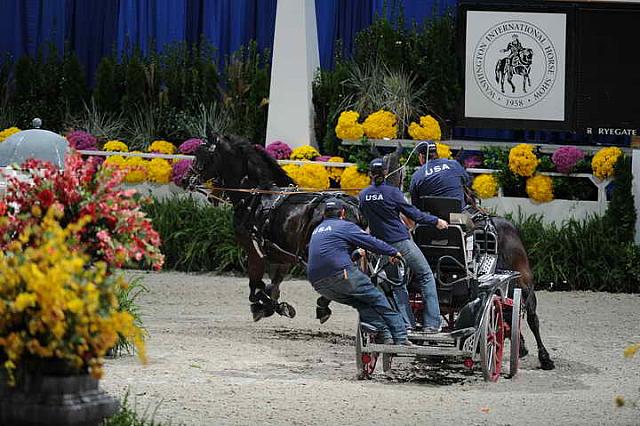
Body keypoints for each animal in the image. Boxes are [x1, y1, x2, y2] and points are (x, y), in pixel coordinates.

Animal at [185, 133, 364, 322]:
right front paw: (276, 306)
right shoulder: (281, 256)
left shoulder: (254, 252)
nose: (185, 179)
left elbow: (256, 289)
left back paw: (324, 305)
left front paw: (265, 307)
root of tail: (351, 207)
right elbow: (273, 286)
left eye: (200, 154)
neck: (255, 197)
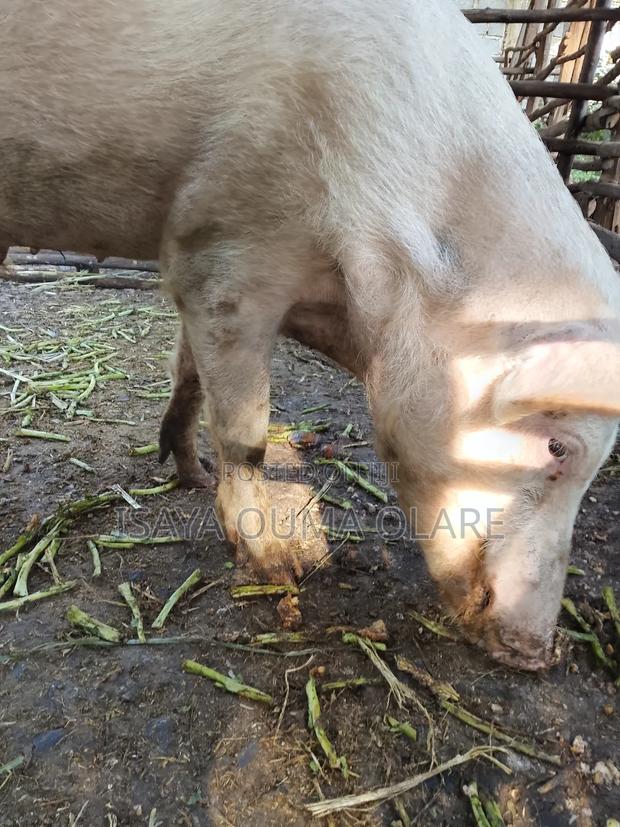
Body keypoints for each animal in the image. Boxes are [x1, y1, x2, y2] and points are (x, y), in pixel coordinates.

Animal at [1, 0, 619, 670]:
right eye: (557, 446)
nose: (538, 652)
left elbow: (188, 375)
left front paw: (191, 474)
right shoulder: (224, 247)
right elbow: (244, 433)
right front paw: (279, 568)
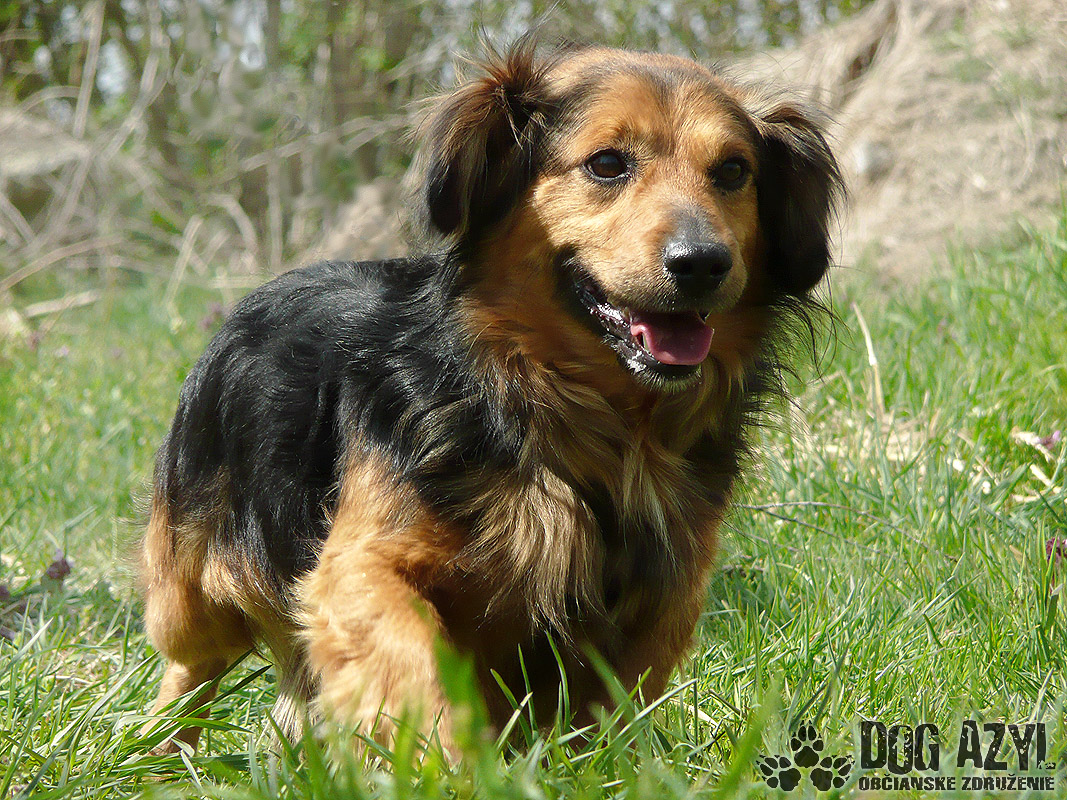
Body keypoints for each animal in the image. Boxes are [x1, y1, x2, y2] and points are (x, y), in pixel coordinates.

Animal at [139, 38, 842, 755]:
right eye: (607, 163)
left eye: (732, 171)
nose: (701, 261)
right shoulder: (356, 568)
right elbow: (410, 662)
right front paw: (446, 761)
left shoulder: (664, 597)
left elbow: (606, 715)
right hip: (191, 591)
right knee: (188, 666)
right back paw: (156, 747)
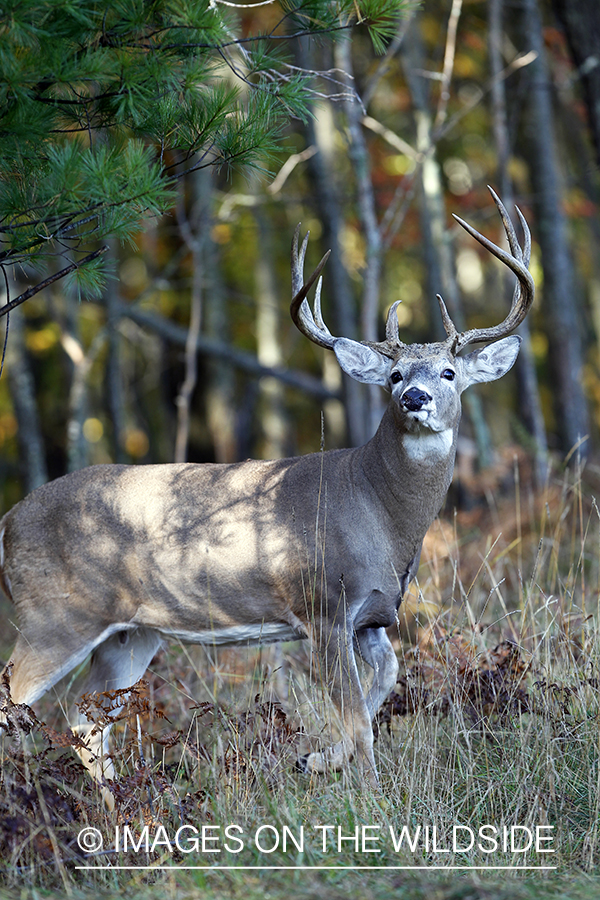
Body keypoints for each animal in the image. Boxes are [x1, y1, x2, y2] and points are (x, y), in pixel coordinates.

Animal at [0, 186, 536, 804]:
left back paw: (121, 810)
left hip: (131, 633)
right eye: (395, 375)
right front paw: (369, 796)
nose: (416, 398)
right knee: (19, 705)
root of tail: (8, 520)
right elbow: (357, 717)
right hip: (55, 615)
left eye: (449, 373)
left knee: (86, 723)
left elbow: (383, 687)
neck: (379, 511)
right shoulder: (322, 602)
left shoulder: (372, 616)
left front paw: (315, 760)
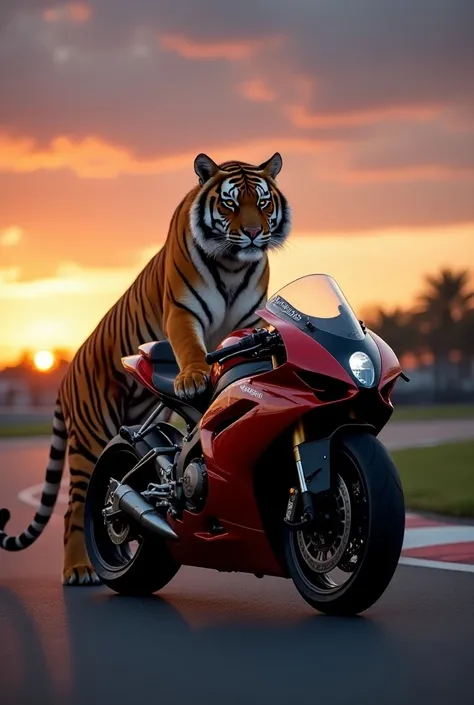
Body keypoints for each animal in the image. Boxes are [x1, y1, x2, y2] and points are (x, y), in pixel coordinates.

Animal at [0, 148, 290, 584]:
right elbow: (189, 346)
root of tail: (64, 378)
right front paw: (193, 379)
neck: (234, 265)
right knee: (79, 506)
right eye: (229, 203)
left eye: (263, 202)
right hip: (91, 439)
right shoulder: (182, 310)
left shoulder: (252, 319)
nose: (255, 233)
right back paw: (81, 569)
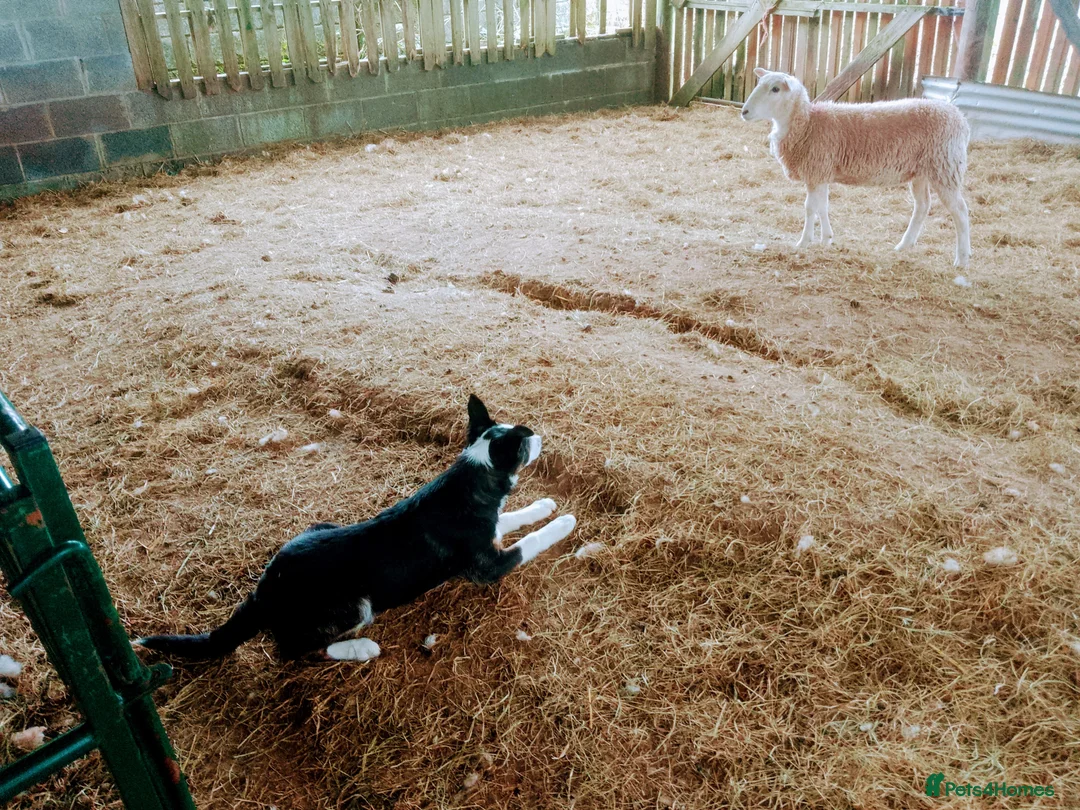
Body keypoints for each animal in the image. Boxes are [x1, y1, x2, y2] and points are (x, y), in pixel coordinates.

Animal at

### REQUIRED ACTION
Go through the material above, and wherever a line contains the string "back", return it.

### WRITTEN ANSWER
left back paw: (324, 305)
right back paw: (156, 747)
left back paw: (121, 810)
right back paw: (81, 569)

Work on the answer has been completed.